I’ve not monitored reuse and, in a sense, it was never my objective. Impact as a beneficial outcome of data management is often mentioned by people like you: “By sharing through a repository you may get more citations or data reuse.” Frankly, the number of reuses is not as important to me as knowing that the raw data, the codes and the scripts are out there for others to access and review. What’s important is that this material is already prepared, so that in 10 years if someone wants access they are able to get it without me needing to reach out to a former student or doing the work myself.
Have most researchers in your discipline moved into having more sound data management practices or is it still something that has not caught on?
Using data management creates a precedent, and raises expectations of what people could and should do. A few years ago, I worked on a project with two other PIs. When we wrote papers together, I insisted on depositing the data into a repository and things went smoothly. Recently, when speaking to one of the two PIs, they mentioned how much they liked my data management practices and had since followed on. However, they also mentioned that the third PI had not kept up with the model, because they deemed their data to be really valuable and important. They felt that if a student invested in doing a piece of research, he or she needs to be able to write a couple papers using that data before sharing it. While we both understood those sentiments, at some point keeping data private goes beyond data protection and becomes data hoarding. Data should be published as soon as it stops being precious, if not earlier.
Personally, I don't feel the need to keep much data hidden, because I don't think there is much immediate competition on most of the things I do. Even if there were, I also see benefits in someone else using my data before I do. In the longer term, that might allow me to build a broader research effort that is more robust.
Once you try open sharing, you may embrace it fully or slightly less so, but the benefits accumulate regardless.
What advice would you give a fellow researcher who wants to get started using data management?

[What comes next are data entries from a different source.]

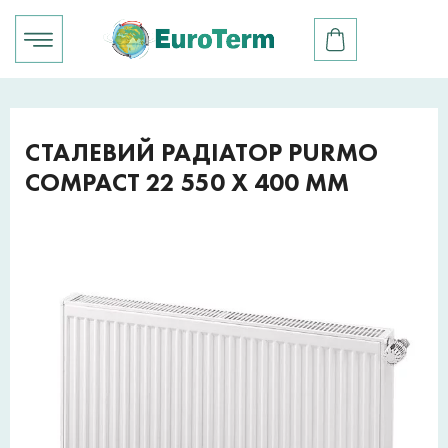
СТАЛЕВИЙ РАДІАТОР PURMO
COMPACT 22 550 X 400 ММ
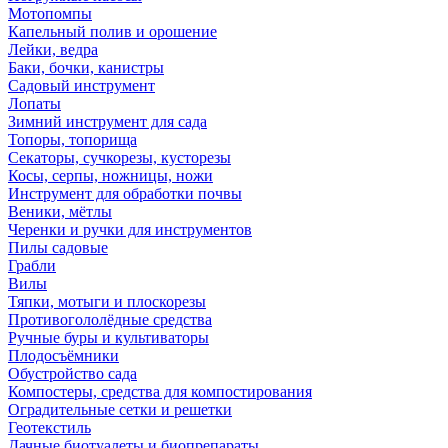
Мотопомпы
Капельный полив и орошение
Лейки, ведра
Баки, бочки, канистры
Садовый инструмент
Лопаты
Зимний инструмент для сада
Топоры, топорища
Секаторы, сучкорезы, кусторезы
Косы, серпы, ножницы, ножи
Инструмент для обработки почвы
Веники, мётлы
Черенки и ручки для инструментов
Пилы садовые
Грабли
Вилы
Тяпки, мотыги и плоскорезы
Противогололёдные средства
Ручные буры и культиваторы
Плодосъёмники
Обустройство сада
Компостеры, средства для компостирования
Оградительные сетки и решетки
Геотекстиль
Дачные биотуалеты и биопрепараты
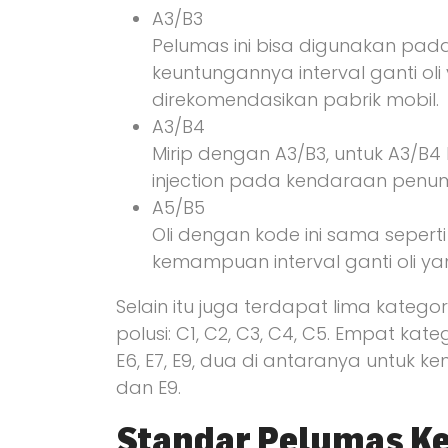
A3/B3
Pelumas ini bisa digunakan pada
keuntungannya interval ganti o
direkomendasikan pabrik mobil.
A3/B4
Mirip dengan A3/B3, untuk A3/B4 
injection pada kendaraan penu
A5/B5
Oli dengan kode ini sama seperti
kemampuan interval ganti oli ya
Selain itu juga terdapat lima kateg
polusi: C1, C2, C3, C4, C5. Empat kat
E6, E7, E9, dua di antaranya untuk k
dan E9.
Standar Pelumas K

My advice is that depositing data is only really hard once. Maybe the second time is hard-ish but it doesn't stay hard. Eventually, it's just coloring the process of doing research. Like many things, we learn it, we do it, and then it becomes easy. You have to figure out the timeline, the workflow and how to structure your data. But you get feedback from professional curators and you learn from your mistakes. Afterwards, it only requires a small effort to do it right every time. There is no reason it should slow down research in any way once it becomes part of how you do things.

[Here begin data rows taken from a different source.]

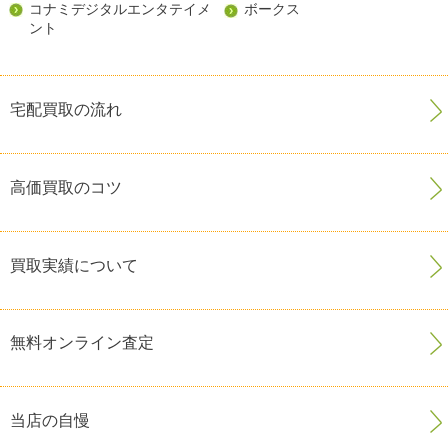
コナミデジタルエンタテイメ
ボークス
ント
宅配買取の流れ
高価買取のコツ
買取実績について
無料オンライン査定
当店の自慢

In practice, the impacts of managing data quickly trickle down to other areas. One thing you will notice is that your entire research process becomes geared towards the deposition process. Once you know you're going to write a paper, you have some idea of the figures, and therefore you know how you're going to deposit the data. You know how to structure data, to write scripts etc. Everything becomes aligned towards the creation of a shareable deliverable.
Do you have any closing thoughts or comments around data management?

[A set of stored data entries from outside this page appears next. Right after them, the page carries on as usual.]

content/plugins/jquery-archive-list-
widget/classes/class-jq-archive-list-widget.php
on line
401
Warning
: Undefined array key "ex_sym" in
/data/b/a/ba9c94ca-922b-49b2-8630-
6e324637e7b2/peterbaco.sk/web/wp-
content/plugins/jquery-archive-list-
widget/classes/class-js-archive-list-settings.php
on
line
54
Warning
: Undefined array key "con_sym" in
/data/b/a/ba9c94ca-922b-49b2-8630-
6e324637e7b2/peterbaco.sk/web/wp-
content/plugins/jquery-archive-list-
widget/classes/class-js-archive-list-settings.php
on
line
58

I’ve been arguing for a long time that we should favor the ethos of data management, rather than a pushing a compliance-based approach. I genuinely believe that data management is good for you, good for your students, good for the group, and good for the research community. There are obviously situations that are harder to deal with, such as identifiable data, so I know that it's not always easy. But the key point is how much better you feel about your research when data management becomes part of the process.